§ **Text excerpt**

=== Section Start ===

2010-12-15 19:06:46 | Anonymous
Miller:
Wouldn't a transition to IFRS via convergence (i.e. replace US GAAP with IFRS based standards) instead of adoption (i.e. toss out US GAAP and adopt IFRS as issued by IASB) relieve some of the issues you raise? If US GAAP and IFRS were the same regulators, investors and corporations would all benefit, no?
2010-12-14 20:05:01 | Paul B. W. Miller
With all due respect, Mr. Goldschmidt is mistaken on several counts, even severely so. The most important is his assumption that the current set of IFRS represents high quality accounting standards. It does not (and neither does GAAP). The second mistake is his presumption that the IASB is adequately equipped to develop high quality accounting standards. It is not (and neither is FASB, but the latter is better positioned than the former to produce the reforms that are sorely needed to produce truly useful financial statements). The third is his threat that the U.S. would be isolated in the capital markets for failing to adopt a minimally different but not demonstrably better set of standards. It will not be (in fact, IASB will be the one that is isolated without its current support from the U.S.). The fourth is that the SEC is in the position to snap its fingers and adopt IFRS. It is not because its authority to set standards is created by the Securities Acts (33 and 34) and its ability to delegate that authority to an external agency is spelled out in Sarbanes. That Sarbanes provision requires the SEC to exercise oversight over the designated standard setting agency and fund its budget through fees levied against SEC registrants in proportion to their market capitalization. This leaves two possibilities: either the IASB agrees to accept the funding and submit to the SEC’s oversight, which is totally infeasible, or the Congress agrees to give up the SEC’s control (and protection) over the standard setting process and turn it over to an international body that is beyond its oversight and protection as well as immersed in a political milieu characterized by interests that are often inimical to the U.S. This latter change is even more infeasible because it would have to be justified as being better for U.S. investors and capital markets.

=== Section End ===

§ **Exercise**
In the IFRS discussion, swap "convergence" for "harmonization" and give everything from "2010-12-15 19:06:46 |" down to "all benefit, no?" again.

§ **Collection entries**
=== Section Start ===

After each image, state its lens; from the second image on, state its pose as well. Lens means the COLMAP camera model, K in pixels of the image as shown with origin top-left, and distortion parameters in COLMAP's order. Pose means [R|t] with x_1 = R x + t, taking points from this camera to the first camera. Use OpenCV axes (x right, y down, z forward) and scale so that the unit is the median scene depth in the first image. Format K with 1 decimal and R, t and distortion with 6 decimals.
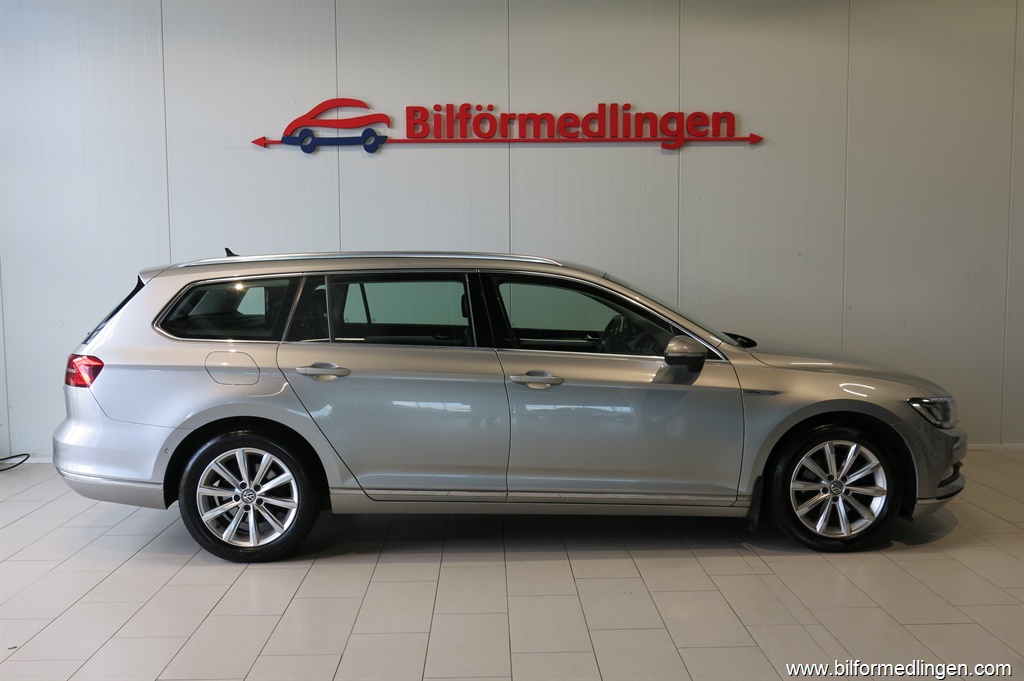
lens RADIAL K [[956.6, 0, 512.0], [0, 956.6, 340.5], [0, 0, 1]] dist [0.018980, 0.003344]
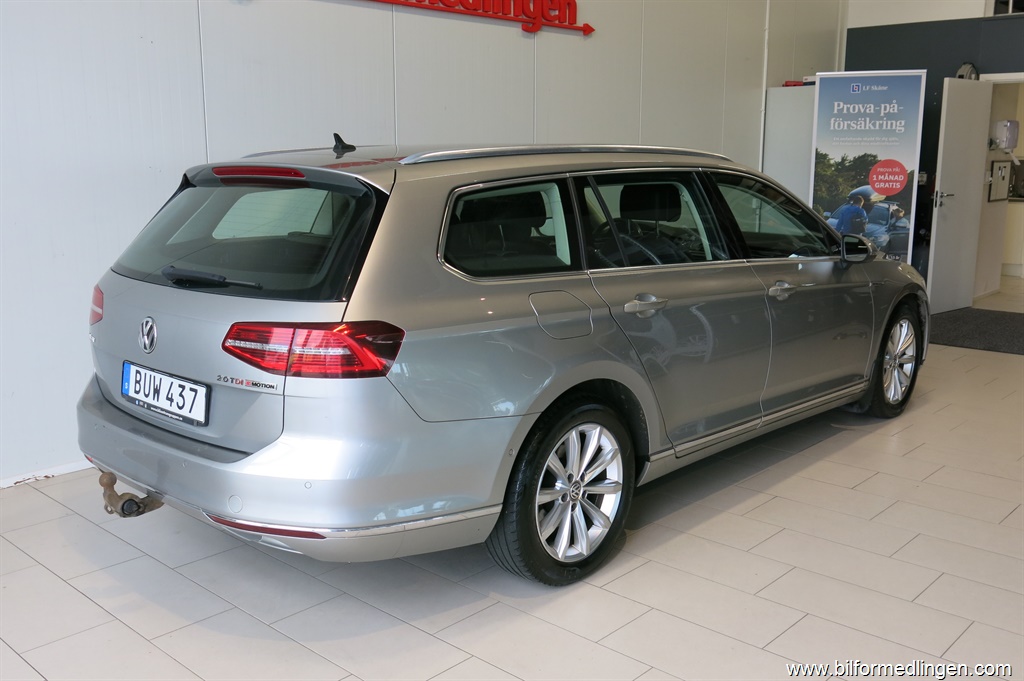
lens RADIAL K [[956.6, 0, 512.0], [0, 956.6, 340.5], [0, 0, 1]] dist [0.018980, 0.003344]
pose [[0.701224, -0.132007, 0.700614, -0.764703], [0.055255, 0.989816, 0.131195, -0.043687], [-0.710797, -0.053285, 0.701376, 0.519213]]
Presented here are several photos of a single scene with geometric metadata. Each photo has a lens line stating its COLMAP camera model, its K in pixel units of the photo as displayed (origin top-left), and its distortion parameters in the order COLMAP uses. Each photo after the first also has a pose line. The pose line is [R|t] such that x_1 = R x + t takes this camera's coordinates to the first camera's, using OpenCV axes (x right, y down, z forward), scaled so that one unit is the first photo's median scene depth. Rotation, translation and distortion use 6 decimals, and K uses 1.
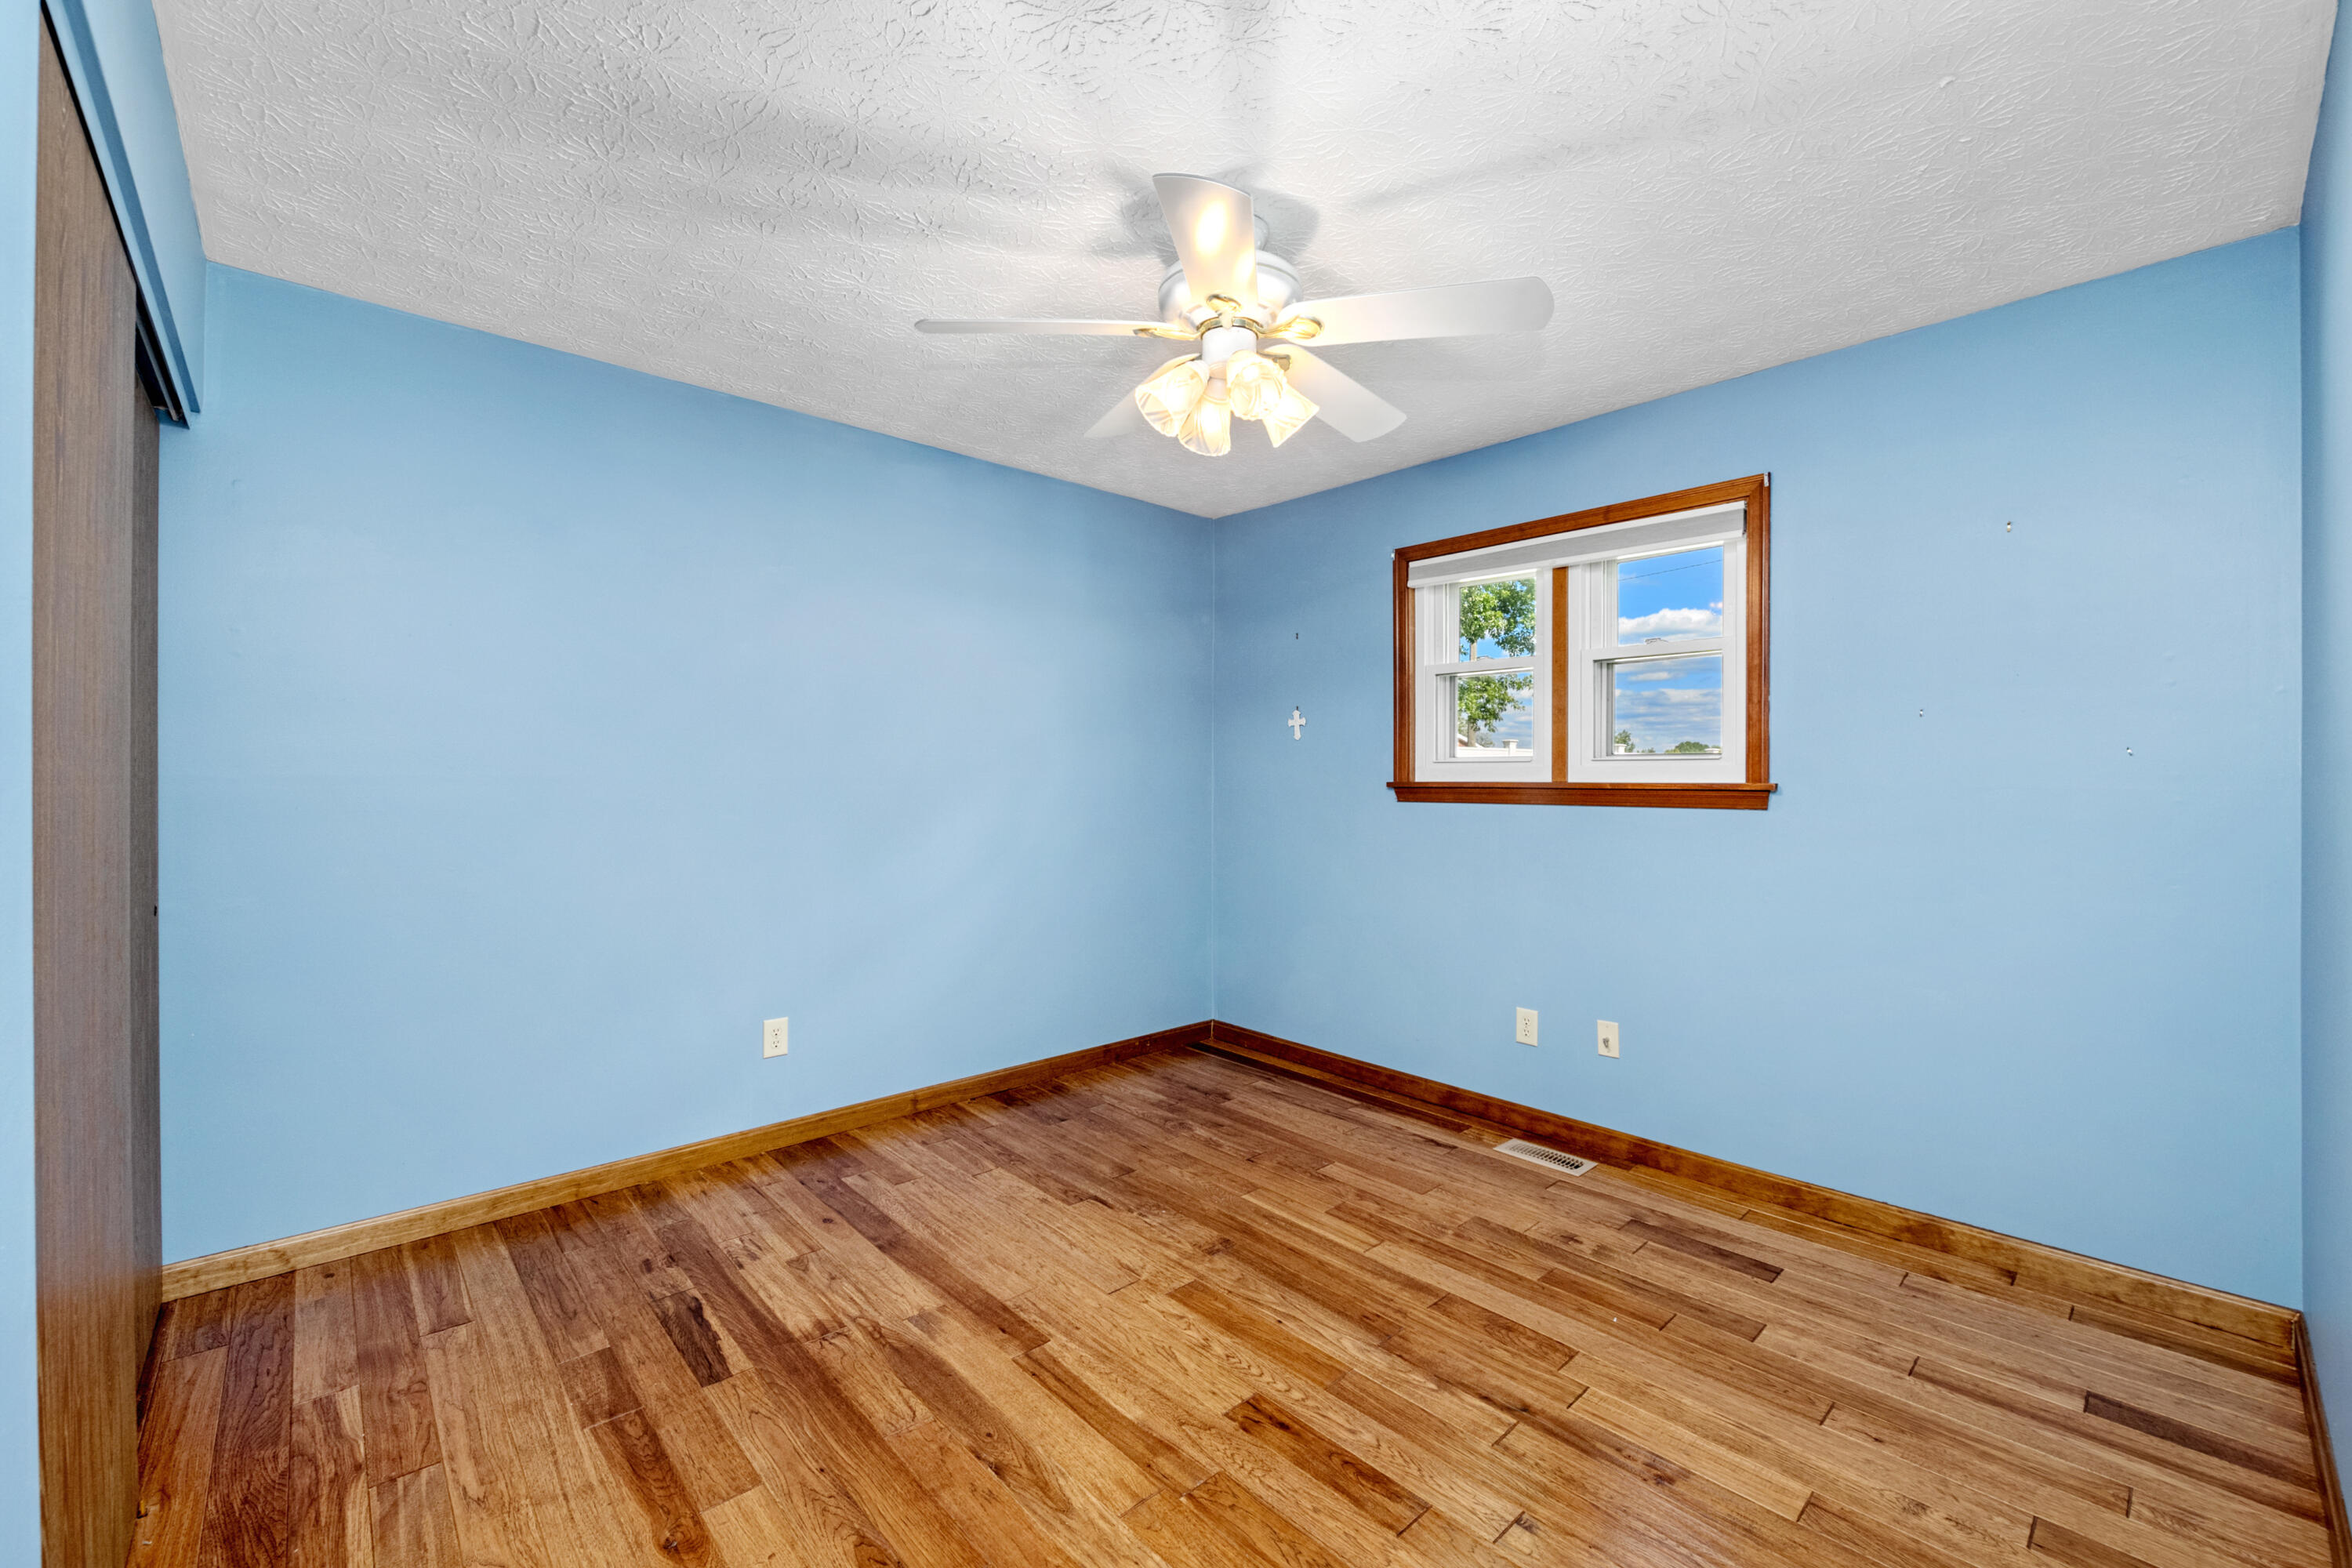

=== Section End ===

§ **Solved problem**
2010-12-15 19:06:46 | Anonymous
Miller:
Wouldn't a transition to IFRS via harmonization (i.e. replace US GAAP with IFRS based standards) instead of adoption (i.e. toss out US GAAP and adopt IFRS as issued by IASB) relieve some of the issues you raise? If US GAAP and IFRS were the same regulators, investors and corporations would all benefit, no?